▼

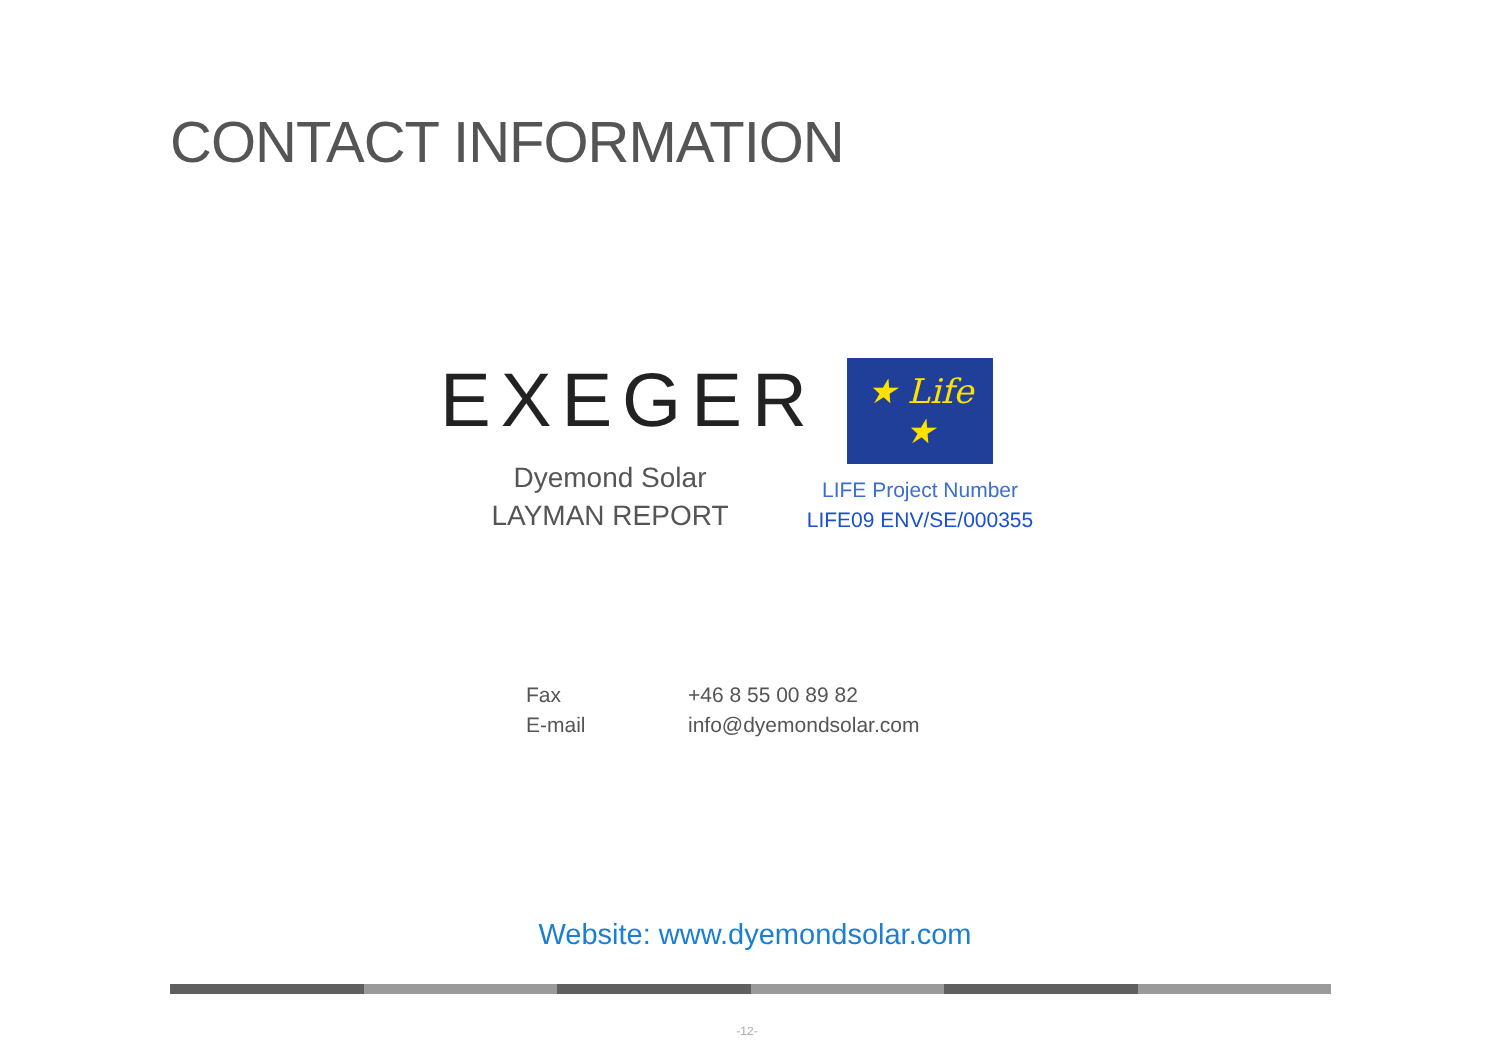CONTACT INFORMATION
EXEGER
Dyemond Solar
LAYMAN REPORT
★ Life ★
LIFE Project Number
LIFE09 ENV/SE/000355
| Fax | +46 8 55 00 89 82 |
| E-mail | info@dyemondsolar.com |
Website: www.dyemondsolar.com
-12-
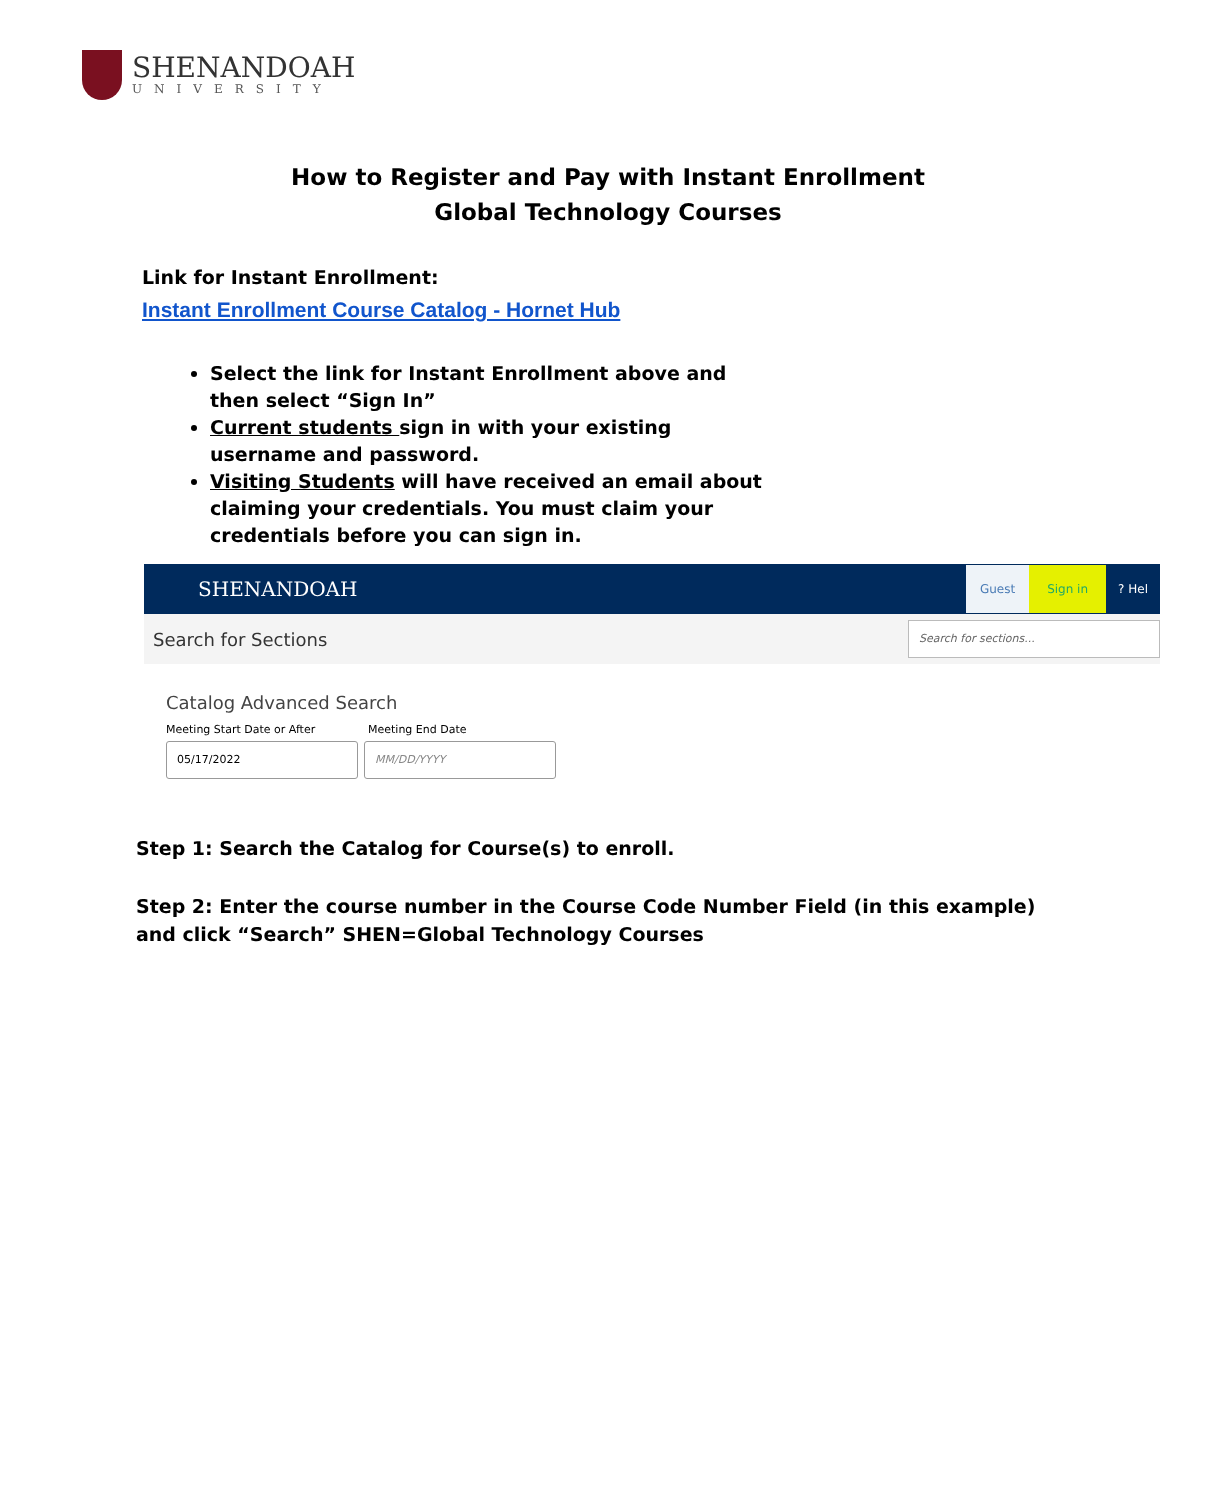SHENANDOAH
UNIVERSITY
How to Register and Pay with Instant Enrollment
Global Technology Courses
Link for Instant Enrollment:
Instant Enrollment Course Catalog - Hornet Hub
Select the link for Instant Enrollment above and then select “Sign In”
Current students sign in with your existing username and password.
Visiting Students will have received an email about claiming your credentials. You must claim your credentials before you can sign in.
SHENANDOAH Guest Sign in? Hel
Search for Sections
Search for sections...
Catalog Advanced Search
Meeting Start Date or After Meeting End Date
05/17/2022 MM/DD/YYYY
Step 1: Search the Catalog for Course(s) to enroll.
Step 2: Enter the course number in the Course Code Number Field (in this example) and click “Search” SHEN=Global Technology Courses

▲

- **TASK GOAL**
Please output the records exactly, leaving the pictures out.

- **RESPONSE FOR THIS EXERCISE**
CONTACT INFORMATION
EXEGER
Dyemond Solar
LAYMAN REPORT
★ Life ★
LIFE Project Number
LIFE09 ENV/SE/000355
| Fax | +46 8 55 00 89 82 |
| E-mail | info@dyemondsolar.com |
Website: www.dyemondsolar.com
-12-
SHENANDOAH
UNIVERSITY
How to Register and Pay with Instant Enrollment
Global Technology Courses
Link for Instant Enrollment:
Instant Enrollment Course Catalog - Hornet Hub
Select the link for Instant Enrollment above and then select “Sign In”
Current students sign in with your existing username and password.
Visiting Students will have received an email about claiming your credentials. You must claim your credentials before you can sign in.
SHENANDOAH Guest Sign in? Hel
Search for Sections
Search for sections...
Catalog Advanced Search
Meeting Start Date or After Meeting End Date
05/17/2022 MM/DD/YYYY
Step 1: Search the Catalog for Course(s) to enroll.
Step 2: Enter the course number in the Course Code Number Field (in this example) and click “Search” SHEN=Global Technology Courses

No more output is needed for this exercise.